Some friendships are just meant to be.

So it was with Norma Doggett and me, beginning with a chance encounter 20 years ago.

I was appearing in a production of “Bells Are Ringing” in a community theater in Forest Hills, my adopted hometown. Following one performance, a meticulously coiffed older but still striking woman came up and congratulated me, casually mentioning that she had once been in a production of the show.

“Aww, how sweet,” I thought to myself. “And where did you do it?” I asked.

“On Broadway,” she said. The tone seemed to imply, “Where else?”

“You mean the original production with Judy Holliday?” I asked incredulously.

“Yes,” she answered matter-of-factly.

I asked Norma how she had come to see our show. She explained that she lived only a few blocks away and had wanted to hear the songs again.

I mentioned to her that I was a reporter for this newspaper and that I would love to do a story about her. She agreed.

A couple of weeks later, I found myself in her small, memory-filled apartment, tucked unobtrusively in a corner of the basement in a building just off Queens Boulevard. She shared with me some of her scrapbooks, overflowing with programs, photos and letters culled from a lifetime in show business. The letters included one from composer Richard Rodgers. Another one, from songwriter Irving Berlin, was displayed proudly in a frame on the wall.

Her talent had taken her to nearly a dozen Broadway shows, where she worked with the likes of Ethel Merman, Gwen Verdon and Jerome Robbins. She appeared in summer stock, in nightclubs and on television. Her major claim to fame was as one of the brides in the film musical classic “Seven Brides for Seven Brothers.”

And on the evening of Dec. 12, 1949, she became a Broadway star — for one night only — when she went on for leading lady Allyn McLerie in Berlin’s musical “Miss Liberty.”

Still, she always maintained that her career was “modest.”

Norma was tiny, but even as she got older, she demonstrated a degree of the toughness needed to make it as a performer. And she continued to take dance classes in Manhattan into her 90s.

It was in 1970 that she and her husband settled in Forest Hills, where she would spend the rest of her life. She passed away on May 4 at the age of 94.

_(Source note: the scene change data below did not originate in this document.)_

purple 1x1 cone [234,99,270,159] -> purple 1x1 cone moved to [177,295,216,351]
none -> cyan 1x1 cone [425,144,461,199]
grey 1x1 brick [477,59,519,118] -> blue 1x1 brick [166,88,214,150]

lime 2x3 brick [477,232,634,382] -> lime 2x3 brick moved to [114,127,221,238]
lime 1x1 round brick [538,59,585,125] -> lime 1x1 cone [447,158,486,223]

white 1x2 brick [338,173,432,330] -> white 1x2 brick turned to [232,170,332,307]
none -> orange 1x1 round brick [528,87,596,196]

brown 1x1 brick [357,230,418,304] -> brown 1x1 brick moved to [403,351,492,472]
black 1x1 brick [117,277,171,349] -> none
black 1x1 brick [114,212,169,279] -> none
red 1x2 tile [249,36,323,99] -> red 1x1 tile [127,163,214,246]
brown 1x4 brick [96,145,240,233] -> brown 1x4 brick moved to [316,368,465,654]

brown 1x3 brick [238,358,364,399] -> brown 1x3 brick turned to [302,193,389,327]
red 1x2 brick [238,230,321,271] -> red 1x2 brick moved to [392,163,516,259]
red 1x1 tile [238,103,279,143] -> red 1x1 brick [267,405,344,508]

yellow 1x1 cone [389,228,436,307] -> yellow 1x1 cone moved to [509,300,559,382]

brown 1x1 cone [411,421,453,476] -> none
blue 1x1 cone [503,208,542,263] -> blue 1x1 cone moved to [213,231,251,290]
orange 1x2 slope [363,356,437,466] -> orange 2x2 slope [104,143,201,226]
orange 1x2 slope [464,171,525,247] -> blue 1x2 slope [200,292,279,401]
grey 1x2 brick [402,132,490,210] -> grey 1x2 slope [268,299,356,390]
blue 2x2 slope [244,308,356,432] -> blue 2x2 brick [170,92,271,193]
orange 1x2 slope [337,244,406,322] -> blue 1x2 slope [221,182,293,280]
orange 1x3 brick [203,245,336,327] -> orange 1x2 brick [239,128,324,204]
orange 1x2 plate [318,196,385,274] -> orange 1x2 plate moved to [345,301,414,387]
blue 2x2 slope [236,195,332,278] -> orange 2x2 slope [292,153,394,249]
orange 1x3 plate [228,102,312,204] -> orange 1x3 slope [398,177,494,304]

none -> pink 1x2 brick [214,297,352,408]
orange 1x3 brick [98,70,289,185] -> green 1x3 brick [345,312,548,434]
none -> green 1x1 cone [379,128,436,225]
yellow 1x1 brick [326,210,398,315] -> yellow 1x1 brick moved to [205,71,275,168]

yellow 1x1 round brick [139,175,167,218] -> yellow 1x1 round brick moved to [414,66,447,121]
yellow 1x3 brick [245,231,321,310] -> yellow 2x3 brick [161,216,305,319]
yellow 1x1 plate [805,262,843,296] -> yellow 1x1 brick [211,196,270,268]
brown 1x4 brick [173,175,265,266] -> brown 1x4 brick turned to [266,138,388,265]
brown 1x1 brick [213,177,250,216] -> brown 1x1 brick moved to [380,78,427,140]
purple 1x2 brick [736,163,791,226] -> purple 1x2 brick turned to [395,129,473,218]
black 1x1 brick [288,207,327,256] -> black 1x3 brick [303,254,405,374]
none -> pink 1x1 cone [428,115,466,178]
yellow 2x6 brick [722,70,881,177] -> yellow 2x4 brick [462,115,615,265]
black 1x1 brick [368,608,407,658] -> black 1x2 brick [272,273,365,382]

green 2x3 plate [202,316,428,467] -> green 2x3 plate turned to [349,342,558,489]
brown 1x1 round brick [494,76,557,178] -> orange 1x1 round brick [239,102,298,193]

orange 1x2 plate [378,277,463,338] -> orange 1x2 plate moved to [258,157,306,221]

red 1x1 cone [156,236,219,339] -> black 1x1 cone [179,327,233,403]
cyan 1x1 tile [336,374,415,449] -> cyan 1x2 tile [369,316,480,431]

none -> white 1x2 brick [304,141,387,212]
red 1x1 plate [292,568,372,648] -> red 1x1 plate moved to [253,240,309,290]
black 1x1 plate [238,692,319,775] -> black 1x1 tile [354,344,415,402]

Over the years, we shared many happy times. She came to see several of the shows I wrote or directed. In a musical revue, I included a number from “Seven Brides.” When the song ended, Norma was introduced in the audience. She loved the recognition.

Norma never hesitated to give of her time. I was a high school English teacher and she was happy to oblige when I invited her to come to speak to my students about her life in show business.

She once arrived at a local community center to watch a screening of “Seven Brides.” When the audience found out she was there, they decided to scrap the movie in favor of hearing Norma’s personal stories.

She loved to write poetry and would often send me copies of her latest creations in the mail. Every occasion surely meant I would receive a handwritten note of thanks from Norma, ever the epitome of social grace.

I wrote a book last year, “The Theater and I,” in which I included a photo of Norma and me, taken the day we met, as well as the story of how it came to be. I planned to share a copy of the book with her but she had already taken ill and I never got to see her again.

I shall miss my friend forever.

Mark Lord is a Queens Chronicle contributing writer, retired teacher, lifelong lover of Broadway, playwright, community theater actor and author of “The Theater and I,” who lives in Forest Hills.